_Try it:_
One part of the entries below is wanted: the lines from the one containing "No complaints received in Q2" through the one containing "Expert Judgment was applied to". Write those out exactly and nothing else.

[Extracted records]

-------------------------

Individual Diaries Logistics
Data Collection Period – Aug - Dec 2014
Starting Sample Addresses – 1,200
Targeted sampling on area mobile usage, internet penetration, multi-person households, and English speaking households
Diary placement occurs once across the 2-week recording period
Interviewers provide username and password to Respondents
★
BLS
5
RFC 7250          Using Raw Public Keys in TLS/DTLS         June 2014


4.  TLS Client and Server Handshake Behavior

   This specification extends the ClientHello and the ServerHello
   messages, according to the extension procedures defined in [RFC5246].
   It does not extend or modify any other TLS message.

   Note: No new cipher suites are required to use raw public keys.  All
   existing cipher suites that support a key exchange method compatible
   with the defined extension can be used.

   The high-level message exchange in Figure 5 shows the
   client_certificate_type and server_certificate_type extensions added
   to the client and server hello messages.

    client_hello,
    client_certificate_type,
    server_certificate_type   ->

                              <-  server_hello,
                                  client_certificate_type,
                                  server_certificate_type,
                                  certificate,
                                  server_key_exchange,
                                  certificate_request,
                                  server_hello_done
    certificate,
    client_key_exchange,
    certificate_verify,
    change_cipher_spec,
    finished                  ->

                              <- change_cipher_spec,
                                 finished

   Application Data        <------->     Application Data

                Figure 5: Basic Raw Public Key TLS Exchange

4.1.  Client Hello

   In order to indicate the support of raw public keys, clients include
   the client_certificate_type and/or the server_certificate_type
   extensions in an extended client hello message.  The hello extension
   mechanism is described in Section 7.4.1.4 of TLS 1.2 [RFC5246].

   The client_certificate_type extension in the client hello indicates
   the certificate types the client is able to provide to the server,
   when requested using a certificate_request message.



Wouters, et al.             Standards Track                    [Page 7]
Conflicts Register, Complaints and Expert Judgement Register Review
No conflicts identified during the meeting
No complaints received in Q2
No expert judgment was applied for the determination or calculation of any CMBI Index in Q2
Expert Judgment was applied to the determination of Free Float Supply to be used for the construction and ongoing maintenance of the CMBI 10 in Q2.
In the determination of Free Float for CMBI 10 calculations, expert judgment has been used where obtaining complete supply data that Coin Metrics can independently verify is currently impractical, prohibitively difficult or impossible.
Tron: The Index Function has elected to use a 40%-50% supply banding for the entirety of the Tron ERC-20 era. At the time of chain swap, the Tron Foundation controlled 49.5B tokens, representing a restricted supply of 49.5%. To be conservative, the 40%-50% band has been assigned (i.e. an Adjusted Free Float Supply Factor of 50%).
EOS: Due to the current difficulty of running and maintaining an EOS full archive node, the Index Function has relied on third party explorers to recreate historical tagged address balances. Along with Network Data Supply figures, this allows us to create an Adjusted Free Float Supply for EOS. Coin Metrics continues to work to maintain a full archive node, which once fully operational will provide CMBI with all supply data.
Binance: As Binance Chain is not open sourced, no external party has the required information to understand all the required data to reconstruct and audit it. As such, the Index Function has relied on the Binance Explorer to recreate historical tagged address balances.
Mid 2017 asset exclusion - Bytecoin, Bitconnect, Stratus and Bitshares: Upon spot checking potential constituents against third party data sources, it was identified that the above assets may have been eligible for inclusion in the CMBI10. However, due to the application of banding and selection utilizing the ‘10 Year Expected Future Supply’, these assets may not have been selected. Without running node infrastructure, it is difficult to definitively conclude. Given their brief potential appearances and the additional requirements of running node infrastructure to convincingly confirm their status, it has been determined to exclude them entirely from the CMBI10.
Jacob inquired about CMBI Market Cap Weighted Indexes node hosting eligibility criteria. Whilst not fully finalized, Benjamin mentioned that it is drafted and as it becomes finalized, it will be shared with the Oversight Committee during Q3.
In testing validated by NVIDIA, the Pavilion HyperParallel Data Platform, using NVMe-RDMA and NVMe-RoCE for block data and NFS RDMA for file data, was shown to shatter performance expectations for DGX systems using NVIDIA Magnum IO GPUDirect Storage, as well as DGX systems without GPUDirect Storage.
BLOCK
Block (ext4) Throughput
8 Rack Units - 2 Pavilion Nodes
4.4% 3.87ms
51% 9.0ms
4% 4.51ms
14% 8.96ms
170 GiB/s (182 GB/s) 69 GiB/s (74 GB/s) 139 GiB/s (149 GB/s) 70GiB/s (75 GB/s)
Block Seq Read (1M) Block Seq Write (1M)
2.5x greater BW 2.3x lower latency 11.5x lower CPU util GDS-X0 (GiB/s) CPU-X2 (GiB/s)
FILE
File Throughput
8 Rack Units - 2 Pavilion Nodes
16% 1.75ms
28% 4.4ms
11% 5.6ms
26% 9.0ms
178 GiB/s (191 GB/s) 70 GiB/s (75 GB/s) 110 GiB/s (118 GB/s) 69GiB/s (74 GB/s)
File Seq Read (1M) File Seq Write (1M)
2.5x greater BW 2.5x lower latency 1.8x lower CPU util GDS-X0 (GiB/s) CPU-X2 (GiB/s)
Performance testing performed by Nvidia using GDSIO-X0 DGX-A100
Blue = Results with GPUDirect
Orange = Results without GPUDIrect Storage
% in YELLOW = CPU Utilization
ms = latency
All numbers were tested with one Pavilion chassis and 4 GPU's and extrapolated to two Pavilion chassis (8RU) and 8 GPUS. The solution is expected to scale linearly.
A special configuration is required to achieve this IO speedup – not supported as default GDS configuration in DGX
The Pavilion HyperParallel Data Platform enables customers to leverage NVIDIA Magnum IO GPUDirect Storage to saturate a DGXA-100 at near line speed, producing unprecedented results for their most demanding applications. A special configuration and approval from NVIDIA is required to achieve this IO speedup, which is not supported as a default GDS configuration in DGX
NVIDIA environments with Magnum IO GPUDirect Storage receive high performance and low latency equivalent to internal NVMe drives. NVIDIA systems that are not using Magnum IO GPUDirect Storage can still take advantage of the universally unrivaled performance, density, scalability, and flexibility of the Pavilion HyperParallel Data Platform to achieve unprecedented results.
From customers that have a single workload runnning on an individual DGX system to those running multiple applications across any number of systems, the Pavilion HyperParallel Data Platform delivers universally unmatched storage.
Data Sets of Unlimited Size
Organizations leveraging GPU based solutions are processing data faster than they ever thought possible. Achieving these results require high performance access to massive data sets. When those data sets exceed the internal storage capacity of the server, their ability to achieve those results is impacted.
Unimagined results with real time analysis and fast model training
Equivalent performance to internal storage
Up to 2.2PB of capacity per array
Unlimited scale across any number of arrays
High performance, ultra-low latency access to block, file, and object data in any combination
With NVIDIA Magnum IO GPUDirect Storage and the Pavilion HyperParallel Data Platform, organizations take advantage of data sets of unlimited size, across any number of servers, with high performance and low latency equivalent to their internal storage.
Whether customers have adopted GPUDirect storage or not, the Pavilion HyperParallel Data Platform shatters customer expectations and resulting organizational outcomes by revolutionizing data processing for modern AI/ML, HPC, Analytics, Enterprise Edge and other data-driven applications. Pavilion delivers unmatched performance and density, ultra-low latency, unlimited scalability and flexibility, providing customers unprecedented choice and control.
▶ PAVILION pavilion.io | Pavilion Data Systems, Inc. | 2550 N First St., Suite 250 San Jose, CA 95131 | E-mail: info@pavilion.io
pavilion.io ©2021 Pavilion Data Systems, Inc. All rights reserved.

-------------------------

_Output below:_
No complaints received in Q2
No expert judgment was applied for the determination or calculation of any CMBI Index in Q2
Expert Judgment was applied to the determination of Free Float Supply to be used for the construction and ongoing maintenance of the CMBI 10 in Q2.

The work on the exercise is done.